When scraping with Cheerio, you often encounter relative URLs in the HTML content. Relative URLs are URLs that are not complete paths to the resources on the web, but rather paths that are relative to the current page's URL.
To handle relative URLs when using Cheerio, you can use the url.resolve()
method from Node.js's built-in url
module, or construct absolute URLs manually by combining the base URL of the website with the relative path.
Here's a detailed example of how to handle relative URLs using Cheerio in Node.js:
First, you need to install cheerio
and axios
(or any other HTTP request library) via npm:
npm install cheerio axios
Then, you can use the following code snippet to scrape content and handle relative URLs:
const cheerio = require('cheerio');
const axios = require('axios');
const url = require('url');
// The base URL of the page you are scraping
const BASE_URL = 'https://example.com';
// Function to convert a relative URL to an absolute URL
const toAbsoluteUrl = (relativeUrl, baseUrl) => {
return url.resolve(baseUrl, relativeUrl);
};
// Function to scrape the website
const scrapeWebsite = async (baseUrl) => {
try {
// Fetch the content of the page
const response = await axios.get(baseUrl);
const html = response.data;
// Load the HTML content into Cheerio
const $ = cheerio.load(html);
// Find all the links with relative URLs
$('a').each((index, element) => {
let href = $(element).attr('href');
// Check if the URL is relative
if (href && !href.startsWith('http://') && !href.startsWith('https://')) {
// Convert the relative URL to an absolute URL
href = toAbsoluteUrl(href, baseUrl);
console.log(href); // Log the absolute URL
}
});
} catch (error) {
console.error(`Error: ${error.message}`);
}
};
// Call the function with the base URL
scrapeWebsite(BASE_URL);
In the above code, toAbsoluteUrl()
is a helper function that takes a relative URL and a base URL and uses url.resolve()

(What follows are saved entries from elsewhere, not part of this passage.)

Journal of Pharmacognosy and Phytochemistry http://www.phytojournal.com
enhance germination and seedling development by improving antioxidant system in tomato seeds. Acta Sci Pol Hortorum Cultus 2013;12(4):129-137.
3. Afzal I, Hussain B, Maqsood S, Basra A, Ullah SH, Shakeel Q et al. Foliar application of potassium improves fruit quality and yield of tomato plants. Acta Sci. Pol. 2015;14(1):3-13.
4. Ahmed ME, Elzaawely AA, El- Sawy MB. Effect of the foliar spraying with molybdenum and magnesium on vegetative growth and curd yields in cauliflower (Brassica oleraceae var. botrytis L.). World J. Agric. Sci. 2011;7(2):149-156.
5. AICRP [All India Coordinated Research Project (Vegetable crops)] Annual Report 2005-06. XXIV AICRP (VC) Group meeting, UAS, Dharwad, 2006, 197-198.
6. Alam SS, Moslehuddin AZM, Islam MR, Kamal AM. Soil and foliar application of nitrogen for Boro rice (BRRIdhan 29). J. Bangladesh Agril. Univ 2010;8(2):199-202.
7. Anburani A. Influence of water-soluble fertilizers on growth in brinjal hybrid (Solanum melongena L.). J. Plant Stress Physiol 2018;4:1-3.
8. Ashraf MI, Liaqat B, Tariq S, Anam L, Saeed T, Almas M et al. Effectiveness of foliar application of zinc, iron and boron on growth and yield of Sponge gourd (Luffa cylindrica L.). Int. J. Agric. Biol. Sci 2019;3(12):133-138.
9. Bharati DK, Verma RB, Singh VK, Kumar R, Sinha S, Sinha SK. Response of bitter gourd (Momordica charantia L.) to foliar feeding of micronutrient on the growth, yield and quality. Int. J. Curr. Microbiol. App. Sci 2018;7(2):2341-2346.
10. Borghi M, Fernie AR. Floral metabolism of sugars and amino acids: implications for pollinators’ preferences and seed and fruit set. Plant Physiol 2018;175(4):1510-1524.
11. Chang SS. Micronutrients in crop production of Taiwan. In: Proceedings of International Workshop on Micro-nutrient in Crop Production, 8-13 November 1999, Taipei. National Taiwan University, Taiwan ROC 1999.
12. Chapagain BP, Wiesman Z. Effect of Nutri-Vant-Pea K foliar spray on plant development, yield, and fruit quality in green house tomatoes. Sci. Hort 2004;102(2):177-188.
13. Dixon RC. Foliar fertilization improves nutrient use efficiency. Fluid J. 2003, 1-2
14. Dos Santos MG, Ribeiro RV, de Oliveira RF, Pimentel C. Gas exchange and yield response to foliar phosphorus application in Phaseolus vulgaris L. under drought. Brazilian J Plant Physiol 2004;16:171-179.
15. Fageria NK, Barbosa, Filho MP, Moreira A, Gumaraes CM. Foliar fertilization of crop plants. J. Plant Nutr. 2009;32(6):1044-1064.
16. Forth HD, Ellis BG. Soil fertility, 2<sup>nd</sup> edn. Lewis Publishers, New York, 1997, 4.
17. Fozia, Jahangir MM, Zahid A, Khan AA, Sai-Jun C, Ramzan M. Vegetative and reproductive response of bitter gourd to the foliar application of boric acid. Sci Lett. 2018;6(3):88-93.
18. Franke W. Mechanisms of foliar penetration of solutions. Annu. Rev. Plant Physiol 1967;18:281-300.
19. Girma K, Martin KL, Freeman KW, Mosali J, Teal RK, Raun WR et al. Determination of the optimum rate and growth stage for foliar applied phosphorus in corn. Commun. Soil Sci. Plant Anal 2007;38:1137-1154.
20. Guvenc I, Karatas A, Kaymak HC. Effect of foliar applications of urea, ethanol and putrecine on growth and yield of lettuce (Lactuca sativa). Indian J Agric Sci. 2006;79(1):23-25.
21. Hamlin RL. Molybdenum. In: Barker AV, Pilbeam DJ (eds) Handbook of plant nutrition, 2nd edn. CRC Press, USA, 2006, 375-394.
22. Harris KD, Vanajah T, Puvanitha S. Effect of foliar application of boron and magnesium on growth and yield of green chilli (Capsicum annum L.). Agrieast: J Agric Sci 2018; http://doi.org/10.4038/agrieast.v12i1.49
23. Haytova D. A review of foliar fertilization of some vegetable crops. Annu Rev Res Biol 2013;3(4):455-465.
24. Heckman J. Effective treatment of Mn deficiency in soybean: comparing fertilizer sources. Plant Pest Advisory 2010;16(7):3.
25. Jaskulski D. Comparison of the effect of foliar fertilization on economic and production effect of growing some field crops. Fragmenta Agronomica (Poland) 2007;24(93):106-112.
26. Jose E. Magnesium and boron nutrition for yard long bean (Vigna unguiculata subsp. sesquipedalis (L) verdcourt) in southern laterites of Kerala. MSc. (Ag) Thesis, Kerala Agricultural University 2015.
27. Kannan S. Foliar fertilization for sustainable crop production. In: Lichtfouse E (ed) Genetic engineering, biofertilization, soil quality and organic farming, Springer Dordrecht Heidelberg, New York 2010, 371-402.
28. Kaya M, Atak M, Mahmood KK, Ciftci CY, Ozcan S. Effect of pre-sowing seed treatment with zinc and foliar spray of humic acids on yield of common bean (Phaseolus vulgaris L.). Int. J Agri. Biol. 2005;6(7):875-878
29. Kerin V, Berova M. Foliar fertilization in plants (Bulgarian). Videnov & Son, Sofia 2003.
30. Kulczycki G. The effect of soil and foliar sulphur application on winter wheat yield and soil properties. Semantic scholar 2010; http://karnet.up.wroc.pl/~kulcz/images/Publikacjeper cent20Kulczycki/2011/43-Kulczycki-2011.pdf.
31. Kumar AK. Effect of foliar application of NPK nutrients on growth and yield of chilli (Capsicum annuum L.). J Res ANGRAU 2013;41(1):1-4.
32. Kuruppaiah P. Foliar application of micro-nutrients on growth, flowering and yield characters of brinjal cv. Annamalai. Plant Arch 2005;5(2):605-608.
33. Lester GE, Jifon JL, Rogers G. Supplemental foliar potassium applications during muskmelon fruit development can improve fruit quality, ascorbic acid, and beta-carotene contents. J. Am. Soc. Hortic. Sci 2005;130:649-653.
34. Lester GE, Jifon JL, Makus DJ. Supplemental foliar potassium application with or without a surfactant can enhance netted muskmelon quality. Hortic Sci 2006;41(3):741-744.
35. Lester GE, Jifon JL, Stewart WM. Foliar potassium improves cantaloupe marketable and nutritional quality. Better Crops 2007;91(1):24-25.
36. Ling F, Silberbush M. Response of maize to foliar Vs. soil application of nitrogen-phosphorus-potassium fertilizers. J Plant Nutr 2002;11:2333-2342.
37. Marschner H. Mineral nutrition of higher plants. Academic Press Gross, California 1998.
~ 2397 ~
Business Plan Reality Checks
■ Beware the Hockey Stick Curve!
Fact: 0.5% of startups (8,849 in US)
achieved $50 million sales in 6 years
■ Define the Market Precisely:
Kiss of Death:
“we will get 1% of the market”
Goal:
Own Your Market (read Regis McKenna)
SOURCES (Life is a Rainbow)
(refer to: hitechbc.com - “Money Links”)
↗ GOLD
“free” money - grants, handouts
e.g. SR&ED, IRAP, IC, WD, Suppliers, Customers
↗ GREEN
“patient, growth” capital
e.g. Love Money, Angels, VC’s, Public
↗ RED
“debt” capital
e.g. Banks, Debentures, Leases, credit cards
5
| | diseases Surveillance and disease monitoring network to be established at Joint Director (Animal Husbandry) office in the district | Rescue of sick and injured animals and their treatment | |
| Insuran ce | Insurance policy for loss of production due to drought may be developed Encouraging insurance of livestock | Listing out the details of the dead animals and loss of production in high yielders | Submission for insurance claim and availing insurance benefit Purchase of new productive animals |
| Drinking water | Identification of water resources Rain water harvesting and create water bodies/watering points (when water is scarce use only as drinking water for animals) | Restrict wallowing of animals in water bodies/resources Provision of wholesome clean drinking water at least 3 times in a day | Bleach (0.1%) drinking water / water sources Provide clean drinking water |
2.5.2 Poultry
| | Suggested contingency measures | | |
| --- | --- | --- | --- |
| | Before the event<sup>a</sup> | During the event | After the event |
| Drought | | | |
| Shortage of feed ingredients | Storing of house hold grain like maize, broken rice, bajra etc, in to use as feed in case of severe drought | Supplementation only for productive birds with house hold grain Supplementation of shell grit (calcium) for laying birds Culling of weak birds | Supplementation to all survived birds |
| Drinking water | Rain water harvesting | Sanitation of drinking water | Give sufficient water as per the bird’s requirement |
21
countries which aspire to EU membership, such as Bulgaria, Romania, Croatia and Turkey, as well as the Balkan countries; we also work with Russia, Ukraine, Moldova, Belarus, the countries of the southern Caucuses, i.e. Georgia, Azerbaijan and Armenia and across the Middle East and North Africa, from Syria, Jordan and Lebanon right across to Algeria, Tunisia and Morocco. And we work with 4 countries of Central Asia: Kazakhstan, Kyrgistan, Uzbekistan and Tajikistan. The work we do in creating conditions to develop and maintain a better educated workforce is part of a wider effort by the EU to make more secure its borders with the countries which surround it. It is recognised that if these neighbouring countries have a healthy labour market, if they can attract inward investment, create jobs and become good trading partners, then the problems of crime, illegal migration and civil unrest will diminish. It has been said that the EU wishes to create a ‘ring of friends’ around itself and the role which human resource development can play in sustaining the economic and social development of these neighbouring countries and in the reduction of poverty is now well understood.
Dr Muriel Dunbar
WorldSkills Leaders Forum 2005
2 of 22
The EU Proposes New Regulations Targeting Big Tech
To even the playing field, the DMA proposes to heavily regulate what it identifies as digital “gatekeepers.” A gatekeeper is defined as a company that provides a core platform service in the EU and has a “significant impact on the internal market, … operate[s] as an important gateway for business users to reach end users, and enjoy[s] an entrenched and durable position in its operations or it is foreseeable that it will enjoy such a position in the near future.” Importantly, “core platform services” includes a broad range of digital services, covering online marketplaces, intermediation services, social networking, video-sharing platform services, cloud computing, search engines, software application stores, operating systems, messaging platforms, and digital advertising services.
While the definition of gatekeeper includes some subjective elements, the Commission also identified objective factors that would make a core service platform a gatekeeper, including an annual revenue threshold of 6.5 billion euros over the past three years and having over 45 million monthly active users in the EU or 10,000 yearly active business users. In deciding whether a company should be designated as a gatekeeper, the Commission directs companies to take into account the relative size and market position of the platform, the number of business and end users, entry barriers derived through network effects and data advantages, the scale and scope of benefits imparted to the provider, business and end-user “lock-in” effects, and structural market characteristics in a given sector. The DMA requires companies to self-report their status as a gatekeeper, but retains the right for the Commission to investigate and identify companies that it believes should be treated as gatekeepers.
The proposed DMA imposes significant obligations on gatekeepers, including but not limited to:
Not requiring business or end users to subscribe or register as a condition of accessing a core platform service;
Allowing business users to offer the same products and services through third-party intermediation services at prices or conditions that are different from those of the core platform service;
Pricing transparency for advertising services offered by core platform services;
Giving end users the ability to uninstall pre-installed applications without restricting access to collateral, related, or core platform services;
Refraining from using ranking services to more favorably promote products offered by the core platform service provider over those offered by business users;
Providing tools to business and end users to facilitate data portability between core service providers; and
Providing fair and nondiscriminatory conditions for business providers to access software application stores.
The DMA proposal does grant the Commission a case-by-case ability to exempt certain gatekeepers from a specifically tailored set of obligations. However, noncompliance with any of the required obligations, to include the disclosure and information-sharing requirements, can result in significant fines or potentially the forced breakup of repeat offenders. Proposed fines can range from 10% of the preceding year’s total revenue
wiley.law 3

to create an absolute URL. This function is then used to iterate over all anchor elements in the page and convert their href
attributes to absolute URLs if they are relative.
Please note that when building a web scraper, you should always check the website's robots.txt
file and Terms of Service to ensure that you are allowed to scrape their content and that you comply with their usage policies. Additionally, it is good practice to respect the website's servers by not sending too many requests in a short period of time.